[Dataset entries]
-- Opening Marker --
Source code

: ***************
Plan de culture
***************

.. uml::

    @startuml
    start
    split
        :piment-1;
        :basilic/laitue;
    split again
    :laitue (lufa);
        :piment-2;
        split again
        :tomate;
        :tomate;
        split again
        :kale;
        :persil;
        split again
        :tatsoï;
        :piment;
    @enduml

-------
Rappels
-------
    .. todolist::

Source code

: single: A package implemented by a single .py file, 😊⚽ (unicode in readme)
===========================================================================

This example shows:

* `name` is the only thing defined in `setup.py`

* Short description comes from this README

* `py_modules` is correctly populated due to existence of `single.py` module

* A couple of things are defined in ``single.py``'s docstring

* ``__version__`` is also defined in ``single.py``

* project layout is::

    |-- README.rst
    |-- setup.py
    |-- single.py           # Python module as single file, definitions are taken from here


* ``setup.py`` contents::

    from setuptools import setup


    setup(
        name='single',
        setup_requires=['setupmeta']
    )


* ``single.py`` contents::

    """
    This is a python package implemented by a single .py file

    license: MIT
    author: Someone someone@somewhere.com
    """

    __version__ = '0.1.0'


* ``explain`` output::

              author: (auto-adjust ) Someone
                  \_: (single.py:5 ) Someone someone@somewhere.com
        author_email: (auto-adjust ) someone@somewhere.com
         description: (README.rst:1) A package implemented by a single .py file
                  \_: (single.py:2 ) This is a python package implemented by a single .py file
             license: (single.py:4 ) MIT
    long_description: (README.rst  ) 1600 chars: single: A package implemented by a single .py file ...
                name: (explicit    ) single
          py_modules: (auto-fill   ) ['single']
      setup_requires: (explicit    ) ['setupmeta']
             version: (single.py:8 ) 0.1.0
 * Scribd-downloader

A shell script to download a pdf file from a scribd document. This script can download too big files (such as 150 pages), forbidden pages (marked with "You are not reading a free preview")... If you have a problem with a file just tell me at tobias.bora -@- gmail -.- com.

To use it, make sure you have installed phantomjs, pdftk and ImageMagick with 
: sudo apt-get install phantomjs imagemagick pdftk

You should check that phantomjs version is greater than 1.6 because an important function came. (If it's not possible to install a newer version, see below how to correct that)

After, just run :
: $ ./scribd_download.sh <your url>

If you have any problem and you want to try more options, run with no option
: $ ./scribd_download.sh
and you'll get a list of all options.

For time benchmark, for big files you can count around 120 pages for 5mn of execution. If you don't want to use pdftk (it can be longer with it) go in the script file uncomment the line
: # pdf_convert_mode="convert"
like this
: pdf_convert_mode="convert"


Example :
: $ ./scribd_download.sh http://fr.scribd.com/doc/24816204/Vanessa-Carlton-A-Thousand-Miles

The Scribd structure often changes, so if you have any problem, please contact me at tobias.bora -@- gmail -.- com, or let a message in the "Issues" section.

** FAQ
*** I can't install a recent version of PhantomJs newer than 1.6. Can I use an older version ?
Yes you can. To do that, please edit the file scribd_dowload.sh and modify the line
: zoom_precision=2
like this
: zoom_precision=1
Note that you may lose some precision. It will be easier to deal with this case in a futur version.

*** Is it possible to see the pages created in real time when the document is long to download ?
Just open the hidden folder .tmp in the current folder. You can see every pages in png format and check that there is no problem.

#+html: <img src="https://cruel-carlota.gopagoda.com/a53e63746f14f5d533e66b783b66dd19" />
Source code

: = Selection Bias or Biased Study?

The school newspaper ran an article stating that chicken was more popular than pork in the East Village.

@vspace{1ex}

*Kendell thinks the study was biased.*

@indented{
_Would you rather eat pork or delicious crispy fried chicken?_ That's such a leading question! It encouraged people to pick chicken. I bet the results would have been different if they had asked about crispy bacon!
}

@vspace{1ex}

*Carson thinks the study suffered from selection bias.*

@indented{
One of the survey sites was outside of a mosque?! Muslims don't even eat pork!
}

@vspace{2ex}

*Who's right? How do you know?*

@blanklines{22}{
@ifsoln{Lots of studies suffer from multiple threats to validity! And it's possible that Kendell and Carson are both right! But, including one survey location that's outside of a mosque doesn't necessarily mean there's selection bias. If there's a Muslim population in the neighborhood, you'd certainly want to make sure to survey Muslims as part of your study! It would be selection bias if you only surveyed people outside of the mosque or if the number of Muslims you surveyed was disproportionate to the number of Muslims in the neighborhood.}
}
-- Closing Marker --
#### [TASK INSTRUCTIONS]
A word-for-word copy of all the entries above is required.

#### [ANSWER TO THIS PROBLEM]
Source code

: ***************
Plan de culture
***************

.. uml::

    @startuml
    start
    split
        :piment-1;
        :basilic/laitue;
    split again
    :laitue (lufa);
        :piment-2;
        split again
        :tomate;
        :tomate;
        split again
        :kale;
        :persil;
        split again
        :tatsoï;
        :piment;
    @enduml

-------
Rappels
-------
    .. todolist::

Source code

: single: A package implemented by a single .py file, 😊⚽ (unicode in readme)
===========================================================================

This example shows:

* `name` is the only thing defined in `setup.py`

* Short description comes from this README

* `py_modules` is correctly populated due to existence of `single.py` module

* A couple of things are defined in ``single.py``'s docstring

* ``__version__`` is also defined in ``single.py``

* project layout is::

    |-- README.rst
    |-- setup.py
    |-- single.py           # Python module as single file, definitions are taken from here


* ``setup.py`` contents::

    from setuptools import setup


    setup(
        name='single',
        setup_requires=['setupmeta']
    )


* ``single.py`` contents::

    """
    This is a python package implemented by a single .py file

    license: MIT
    author: Someone someone@somewhere.com
    """

    __version__ = '0.1.0'


* ``explain`` output::

              author: (auto-adjust ) Someone
                  \_: (single.py:5 ) Someone someone@somewhere.com
        author_email: (auto-adjust ) someone@somewhere.com
         description: (README.rst:1) A package implemented by a single .py file
                  \_: (single.py:2 ) This is a python package implemented by a single .py file
             license: (single.py:4 ) MIT
    long_description: (README.rst  ) 1600 chars: single: A package implemented by a single .py file ...
                name: (explicit    ) single
          py_modules: (auto-fill   ) ['single']
      setup_requires: (explicit    ) ['setupmeta']
             version: (single.py:8 ) 0.1.0
 * Scribd-downloader

A shell script to download a pdf file from a scribd document. This script can download too big files (such as 150 pages), forbidden pages (marked with "You are not reading a free preview")... If you have a problem with a file just tell me at tobias.bora -@- gmail -.- com.

To use it, make sure you have installed phantomjs, pdftk and ImageMagick with 
: sudo apt-get install phantomjs imagemagick pdftk

You should check that phantomjs version is greater than 1.6 because an important function came. (If it's not possible to install a newer version, see below how to correct that)

After, just run :
: $ ./scribd_download.sh <your url>

If you have any problem and you want to try more options, run with no option
: $ ./scribd_download.sh
and you'll get a list of all options.

For time benchmark, for big files you can count around 120 pages for 5mn of execution. If you don't want to use pdftk (it can be longer with it) go in the script file uncomment the line
: # pdf_convert_mode="convert"
like this
: pdf_convert_mode="convert"


Example :
: $ ./scribd_download.sh http://fr.scribd.com/doc/24816204/Vanessa-Carlton-A-Thousand-Miles

The Scribd structure often changes, so if you have any problem, please contact me at tobias.bora -@- gmail -.- com, or let a message in the "Issues" section.

** FAQ
*** I can't install a recent version of PhantomJs newer than 1.6. Can I use an older version ?
Yes you can. To do that, please edit the file scribd_dowload.sh and modify the line
: zoom_precision=2
like this
: zoom_precision=1
Note that you may lose some precision. It will be easier to deal with this case in a futur version.

*** Is it possible to see the pages created in real time when the document is long to download ?
Just open the hidden folder .tmp in the current folder. You can see every pages in png format and check that there is no problem.

#+html: <img src="https://cruel-carlota.gopagoda.com/a53e63746f14f5d533e66b783b66dd19" />
Source code

: = Selection Bias or Biased Study?

The school newspaper ran an article stating that chicken was more popular than pork in the East Village.

@vspace{1ex}

*Kendell thinks the study was biased.*

@indented{
_Would you rather eat pork or delicious crispy fried chicken?_ That's such a leading question! It encouraged people to pick chicken. I bet the results would have been different if they had asked about crispy bacon!
}

@vspace{1ex}

*Carson thinks the study suffered from selection bias.*

@indented{
One of the survey sites was outside of a mosque?! Muslims don't even eat pork!
}

@vspace{2ex}

*Who's right? How do you know?*

@blanklines{22}{
@ifsoln{Lots of studies suffer from multiple threats to validity! And it's possible that Kendell and Carson are both right! But, including one survey location that's outside of a mosque doesn't necessarily mean there's selection bias. If there's a Muslim population in the neighborhood, you'd certainly want to make sure to survey Muslims as part of your study! It would be selection bias if you only surveyed people outside of the mosque or if the number of Muslims you surveyed was disproportionate to the number of Muslims in the neighborhood.}
}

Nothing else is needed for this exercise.